Reality TV star and online influencer Kim Kardashian’s entry into the cryptocurrency world hasn’t gone very well. Her endorsement of Ethereum Max, a red-flag altcoin that resembled a pump-and-dump scheme, last year has embroiled her along with other prominent supporters in a class-action lawsuit and caught the attention of the Securities and Exchange Commission.

With the lawsuit pending, the SEC took action Monday, fined $1.26 million and banned Kardashian from promoting cryptocurrency securities for three years. SEC Chairman Gary Gensler hailed the penalties as “a reminder to celebrities and others that they are legally required to disclose to the public when and how much they are being paid to encourage investing in securities.”

Gensler is partly right. $1.26 million is a nice big number to tout as a warning as crypto and Web3 projects increasingly adopt a marketing philosophy focused almost exclusively on celebrity endorsements. The SEC can simultaneously point to the penalty as an example of how bad actors are held accountable, and finally answer the call of many who are clamoring for increased consumer protection in Web3 systems that are inherently resilient to it.

I’m sure the SEC’s video team enjoyed the opportunity to do so make fun also with the “To the Moon” audience. Who wouldn’t?

But all of this falls a bit flat with minimal scrutiny. The posh Kardashian is being forced to pay amounts less than one percent of her net worth, and being banned from promoting crypto for three years won’t hurt her bottom line much, as she barely dipped a toe into this world to begin with.

While there is a lot of goodwill and some promises that government agencies will hold influencers linked to Web3 spaces accountable, the SEC’s ruling comes after multiple crypto scams with close celebrity ties. Several NBA players and musicians have let NFT projects dormant after adjusting to initial minting and walks, leaving buyers with digital assets that have plummeted in value. YouTubers Jake and Logan Paul have been accused of promoting multiple crypto and NFT scams, with Jake being a named defendant in a class-action lawsuit alleging cryptocurrency promotion Safemoon.

Several members of Faze Clan have been either suspended or fired over the past year after claims they benefited from an alleged pump-and-dump scheme linked to charity crypto token Save The Kids.

Kardashian isn’t even the most egregious celebrity involved in the Ethereum Max situation. Boxer Floyd Mayweather Jr. is a defendant in the same class action lawsuit as Kardashian and has a years-long history of promoting crypto projects without disclosing payments and NFT projects being abandoned after they were originally minted. In fact, Mayweather already paid a little over $600,000 in an SEC fine in 2018 for promoting multiple initial coin offerings.

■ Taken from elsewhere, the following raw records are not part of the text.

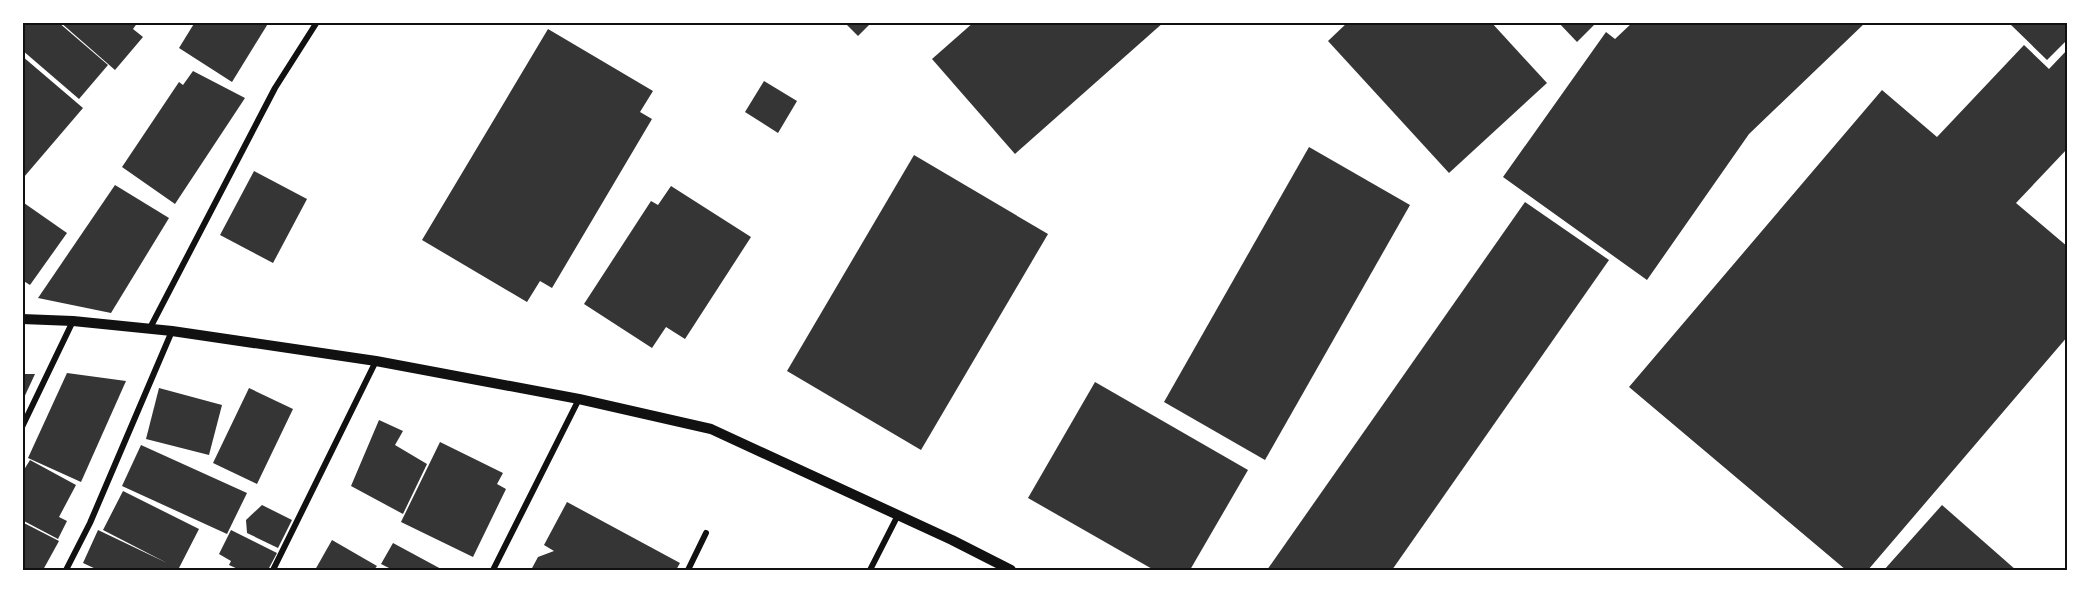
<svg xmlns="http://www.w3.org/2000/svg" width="2090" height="593" viewBox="0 0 2090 593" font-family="'Nunito Sans',sans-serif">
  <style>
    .building { fill: #353535 }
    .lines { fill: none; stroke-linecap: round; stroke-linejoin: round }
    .minor { stroke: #111; stroke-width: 6 }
    .tertiary { stroke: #111; stroke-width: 10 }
    .neatline { fill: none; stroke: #111; stroke-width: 2 }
  </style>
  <rect width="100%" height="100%" fill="#fff"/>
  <g class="building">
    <path d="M22,22h36l50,43 -29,34 -57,-49z"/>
    <path d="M60,22h78l-5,7 10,8 -28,33z"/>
    <path d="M195,22h74l-37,60 -53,-34z"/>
    <path d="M844,22h28l-14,14z"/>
    <path d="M974,22h190l-149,132 -83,-95z"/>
    <path d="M1348,22h143l56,61 -98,90 -121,-132z"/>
    <path d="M1558,22h39l-20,20z"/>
    <path d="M1633,22h233l-117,112 -102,146 -144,-103 103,-145 9,7z"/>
    <path d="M2008,22h60v17l-21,21z"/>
    <path d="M548,29l105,62 -13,21 12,7 -100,169 -12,-7 -13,21 -105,-62z"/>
    <path d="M2024,45l25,24 19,-20v99l-52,55 52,44v89l-200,234h-22l-217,-183 253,-297 55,47z"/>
    <path d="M22,56l61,52 -59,69 -2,-1z"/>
    <path d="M193,71l52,27 -70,106 -53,-37 57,-85 4,3z"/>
    <path d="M764,81l33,20 -19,32 -33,-21z"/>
    <path d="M1309,147l101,58 -145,255 -101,-58z"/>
    <path d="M914,155l134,79 -127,216 -134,-79z"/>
    <path d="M254,171l53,28 -34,64 -53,-28z"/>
    <path d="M115,185l54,33 -58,95 -73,-15z"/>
    <path d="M671,186l80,51 -66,102 -19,-12 -14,21 -68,-44 67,-103 7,4z"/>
    <path d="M1525,202l84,58 -217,310h-125z"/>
    <path d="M24,203l43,30 -37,52 -8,-5z"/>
    <path d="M67,373l59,8 -45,101 -53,-24z"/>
    <path d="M22,374h13l-13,28z"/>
    <path d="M1095,382l153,88 -58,100h-36l-126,-72z"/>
    <path d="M159,388l63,17 -13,50 -63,-16z"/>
    <path d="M249,388l44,21 -36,75 -44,-21z"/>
    <path d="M379,420l24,11 -8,14 32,19 -24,50 -52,-28z"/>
    <path d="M440,442l63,31 -6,11 9,5 -33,68 -72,-35z"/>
    <path d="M141,445l106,48 -20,41 -105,-48z"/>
    <path d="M30,460l46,25 -17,32 8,4 -9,18 -36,-19v-47z"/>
    <path d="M123,491l76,38 -20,39 5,2h-86l-15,-7 15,-33 69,33 -64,-33z"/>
    <path d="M567,502l113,61 -4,7h-145l7,-13 16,-6 -10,-6z"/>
    <path d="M262,505l30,15 -14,28 -31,-15 -1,-13z"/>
    <path d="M1942,505l74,65h-132z"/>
    <path d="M22,522l37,19 -16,29h-21z"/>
    <path d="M231,530l46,23 -9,17h-28l-11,-5 2,-4 -12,-7z"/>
    <path d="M332,540l45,26 -3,4h-59z"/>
    <path d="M393,543l50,27h-55l1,-2 -8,-4z"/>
  </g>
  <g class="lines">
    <g class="minor">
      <path d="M150,328l125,-240 42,-66"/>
      <path d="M22,427l51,-106"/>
      <path d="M66,570l24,-47 82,-192"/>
      <path d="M273,570l103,-209"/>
      <path d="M493,570l86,-171"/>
      <path d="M688,570l18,-37"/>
      <path d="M870,570l28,-55"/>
    </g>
    <path class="tertiary" d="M22,319l51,2 99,10 204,30 203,38 132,30 241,111 59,30"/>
  </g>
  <rect width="2090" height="593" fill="none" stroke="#ffffff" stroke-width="48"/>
  <rect x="24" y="24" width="2042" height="545" class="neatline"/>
</svg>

Knowing this story severely undermines the SEC’s message to hold celebrity supporters accountable. It’s a twofold problem: keeping up with the number of influencers whose practices violate SEC regulations, and imposing penalties that are less than slaps on the wrist to their record.

The SEC and other government agencies can remind influencers of the issue as often as they like, but it won’t stop bad actors in both the influencer and Web3 spaces without increased oversight and tougher penalties. Drops in the bucket cannot cut it.